Monday, November 8, 2010

Diwali, Festival of Fire Crackers

Landing back in India the night before Diwali, I was greeted at the apartment with a marigold decorated entryway, complements of our cook. Diwali, the Indian festival of lights, is a holiday, based on the magnitude, that I've described to others as "Indian Christmas"; however, after what I experienced Friday night, it felt a little more like the Fourth of July.

Knowing that it's an important holiday to Hindus, Sikhs, and Jains, we weren't sure what would be open during the day, expecting very little to be based on our experience with other holidays here. Surprisingly, markets and shops remain open until the late afternoon or early evening so Lindsay was able to take our visiting friend Sarah to two of her favorite haunts, Dilli Haat and Khan Market.

Lindsay had called places to see if they were open for dinner, and surprisingly, a couple said they were. Of course, all the places that she had called apparently misunderstood her question and ended up being closed when we tried to go.

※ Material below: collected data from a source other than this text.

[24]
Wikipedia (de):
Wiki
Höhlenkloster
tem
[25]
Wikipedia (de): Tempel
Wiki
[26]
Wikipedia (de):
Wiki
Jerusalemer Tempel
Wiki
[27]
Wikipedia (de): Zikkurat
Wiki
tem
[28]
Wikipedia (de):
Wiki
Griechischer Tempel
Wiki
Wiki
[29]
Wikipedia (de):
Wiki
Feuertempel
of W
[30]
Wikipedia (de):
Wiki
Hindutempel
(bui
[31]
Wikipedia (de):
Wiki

Since, as we kind of expected initially, the country had basically closed down (much like Christmas Day in the states), we headed back to the apartment where there a number of people lighting off fire crackers at the playground (no kids were on the playground). The fire cracker people had basically taken over the huge lawn and a number of wallflowers, us included, surrounded the perimeter. In addition to the lawn by the playground, there were a number of people doing the same thing on the soccer field, which is located a few dozen yards away.

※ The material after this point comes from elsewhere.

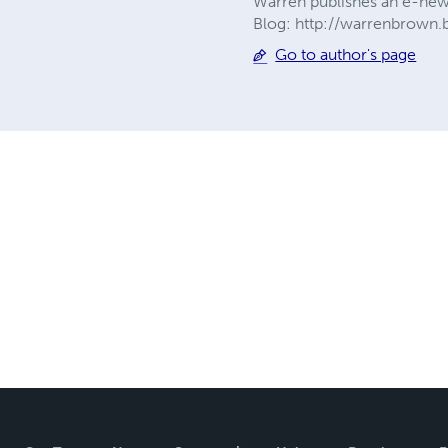
Warren publishes an e-newsl
Blog: http://warrenbrown.
Go to author's page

It can't be confirmed or denied, but it's entirely possible there were some crackers fired in the general direction of the soccer field from the playground lawn and vice versa. No one intended harm; however, it was difficult to ascertain with the amount of carnage witnessed on those fields. We witnessed not fewer than six firecrackers hit the apartment buildings, including two or three that found their ways onto people's balconies before exploding. Thankfully, our apartment faces the other direction.
At least safety was somewhat of a concern
After a while the novelty wore off, at least for the visiting expats and we made our way back inside. That same novelty didn't wear off for a number of hours for the locals celebrating. As it was my first full day back in the country, my old enemy jet lag reared its ugly head. Waking up feeling fully rested at what I thought was 6:00am, the celebration was still going. I thought to myself, "Man, they're serious about these fire crackers." Somewhat confused, I checked my blackberry, learning the actual time was 1:30am. Maybe my body hadn't quite adjusted yet with my two hours of sleep but based on what I could hear from bed, Diwali was still going strong.